2016-09-02  facebooktwitterrss

Agribots Could be $10bn Market by 2022

Robots and drones have already started to quietly transform many aspects of agriculture. Indeed, the IDTechEx Research report finds that this is already a $3bn market in 2016, growing to $10bn by as early as 2022.

The Agricultural Robots and Drones 2016-2026: Technologies, Markets, and Players report analyses how robotic market and technology developments will change the business of agriculture, enabling ultra-precision farming and helping address the key global challenges. It develops a detailed roadmap of how robotic technology will enter into different aspects of agriculture, how it will change the way farming is done and transform its value chain, how it becomes the future of agrochemicals business, and how it will modify the way we design agricultural machinery.

Agricultural robots and drone encompass many different technologies, each serving a different sub-market, and each enjoying a different degree of technology and market readiness.

Agricultural robots and drone encompass many different technologies, each serving a different sub-market, and each enjoying a different degree of technology and market readiness.

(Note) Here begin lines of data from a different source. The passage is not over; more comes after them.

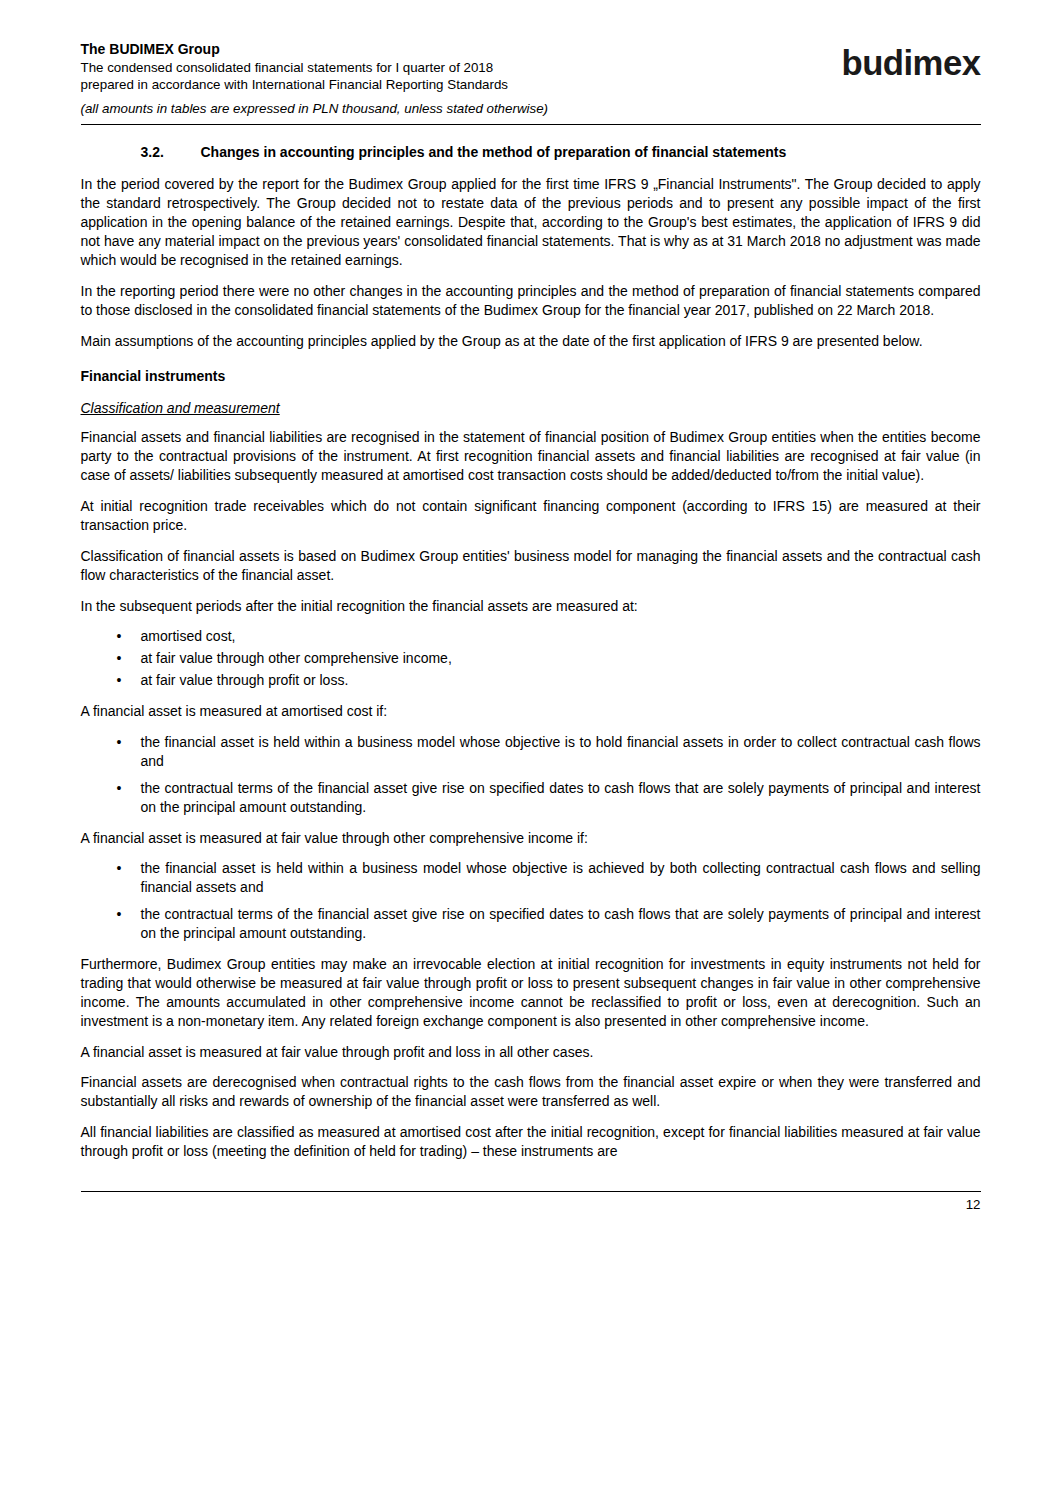The BUDIMEX Group
The condensed consolidated financial statements for I quarter of 2018
prepared in accordance with International Financial Reporting Standards
budimex
(all amounts in tables are expressed in PLN thousand, unless stated otherwise)
3.2. Changes in accounting principles and the method of preparation of financial statements
In the period covered by the report for the Budimex Group applied for the first time IFRS 9 „Financial Instruments". The Group decided to apply the standard retrospectively. The Group decided not to restate data of the previous periods and to present any possible impact of the first application in the opening balance of the retained earnings. Despite that, according to the Group's best estimates, the application of IFRS 9 did not have any material impact on the previous years' consolidated financial statements. That is why as at 31 March 2018 no adjustment was made which would be recognised in the retained earnings.
In the reporting period there were no other changes in the accounting principles and the method of preparation of financial statements compared to those disclosed in the consolidated financial statements of the Budimex Group for the financial year 2017, published on 22 March 2018.
Main assumptions of the accounting principles applied by the Group as at the date of the first application of IFRS 9 are presented below.
Financial instruments
Classification and measurement
Financial assets and financial liabilities are recognised in the statement of financial position of Budimex Group entities when the entities become party to the contractual provisions of the instrument. At first recognition financial assets and financial liabilities are recognised at fair value (in case of assets/ liabilities subsequently measured at amortised cost transaction costs should be added/deducted to/from the initial value).
At initial recognition trade receivables which do not contain significant financing component (according to IFRS 15) are measured at their transaction price.
Classification of financial assets is based on Budimex Group entities' business model for managing the financial assets and the contractual cash flow characteristics of the financial asset.
In the subsequent periods after the initial recognition the financial assets are measured at:
amortised cost,
at fair value through other comprehensive income,
at fair value through profit or loss.
A financial asset is measured at amortised cost if:
the financial asset is held within a business model whose objective is to hold financial assets in order to collect contractual cash flows and
the contractual terms of the financial asset give rise on specified dates to cash flows that are solely payments of principal and interest on the principal amount outstanding.
A financial asset is measured at fair value through other comprehensive income if:
the financial asset is held within a business model whose objective is achieved by both collecting contractual cash flows and selling financial assets and
the contractual terms of the financial asset give rise on specified dates to cash flows that are solely payments of principal and interest on the principal amount outstanding.
Furthermore, Budimex Group entities may make an irrevocable election at initial recognition for investments in equity instruments not held for trading that would otherwise be measured at fair value through profit or loss to present subsequent changes in fair value in other comprehensive income. The amounts accumulated in other comprehensive income cannot be reclassified to profit or loss, even at derecognition. Such an investment is a non-monetary item. Any related foreign exchange component is also presented in other comprehensive income.
A financial asset is measured at fair value through profit and loss in all other cases.
Financial assets are derecognised when contractual rights to the cash flows from the financial asset expire or when they were transferred and substantially all risks and rewards of ownership of the financial asset were transferred as well.
All financial liabilities are classified as measured at amortised cost after the initial recognition, except for financial liabilities measured at fair value through profit or loss (meeting the definition of held for trading) – these instruments are
12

The report provides segmented ten-year market forecasts for at least 14 categories of agricultural robots and drones. It includes detailed technology roadmaps showing how different robotic/drone technologies in different agricultural sectors will evolve. It contains 20 interview-based company profiles together with 120 other company profiles or backgrounds.

Dairy farms: Thousands of robotic milking parlours have already been installed worldwide, creating a $1.9bn industry that is projected to grow to $8.5bn by 2026. Mobile robots are also already penetrating dairy farms, helping automate tasks such as feed pushing or manure cleaning.

Autonomous tractors: Tractor guidance and autosteer technologies are also going mainstream thanks to improvements and cost reductions in RTK GPS technology. Indeed, more than 300k tractors equipped with autosteer or tractor guidance will be sold in 2016, rising to more than 660k units per year by 2026. Unmanned autonomous tractors have also been technologically demonstrated with large-scale market introduction largely delayed not by technical issues but by regulation, high sensor costs and the lack of farmers’ trust. This will all change by 2022 and sales of unmanned or master-slave (e.g. follow me) tractors will reach $200m by 2026.

Agricultural drones: Unmanned remote-controlled helicopters have been spraying rice fields in Japan since early 1990s. Autonomous drones have also been providing detailed aerial maps of farms, enabling farmers to take data-driven site-specific action. This development will soon enter its boom years as regulatory barriers lower and the precision farming ecosystems finally comes together. In time, the drone hardware will become commoditized and value will shift largely to data acquisition and analytics providers. Agriculture will be a major market for drones, reaching $485m in 2026.

Robotic weeding implements: Vision-enabled robotic implements have been in commercial use for some years in organic farming. These implements follow the crop rows, identify the weeds, and aid with mechanical hoeing. The next generation of these advanced robotic implements is also in its early phase of commercial deployment. It will be using large troves of data to train its algorithms using deep learning techniques. This will become a $380m market by 2026.

Ten-year market forecasts segmented by 14 separate market categories and robot types.

Ten-year market forecasts segmented by 14 separate market categories and robot types.

Unmanned autonomous robotic weeders and data scouts: Vision-enabled and intelligence robots are increasingly reaching navigational autonomy. These small, slow and light robots will be autonomously roaming the farms, analysing plants and taking specific actions such as eliminating a weed. Already, numerous companies and groups have developed and deployed a variety of weeding robots. Whilst most products are in prototype or semi-commercial trail phase, the first notable sales have also taken place aimed at small multi-crop vegetable farmers. This will become $300m market by 2026.

Fresh fruit harvesting: Despite non-fresh fruit harvesting being largely mechanized, fresh fruit picking has remained mostly out of the reach of machines or robots. Progress here has been hampered by the stringent technical requirements together with the lack of CAD models and the fragmented nature of the market putting off investment. This is however beginning to change, albeit slowly. A limited number of fresh strawberry harvesters are already being commercially trialled whilst fresh apple and citrus harvesters have also reached the level of late stage prototyping. Market adoption will start from 2021 onwards, reaching $230m by 2026.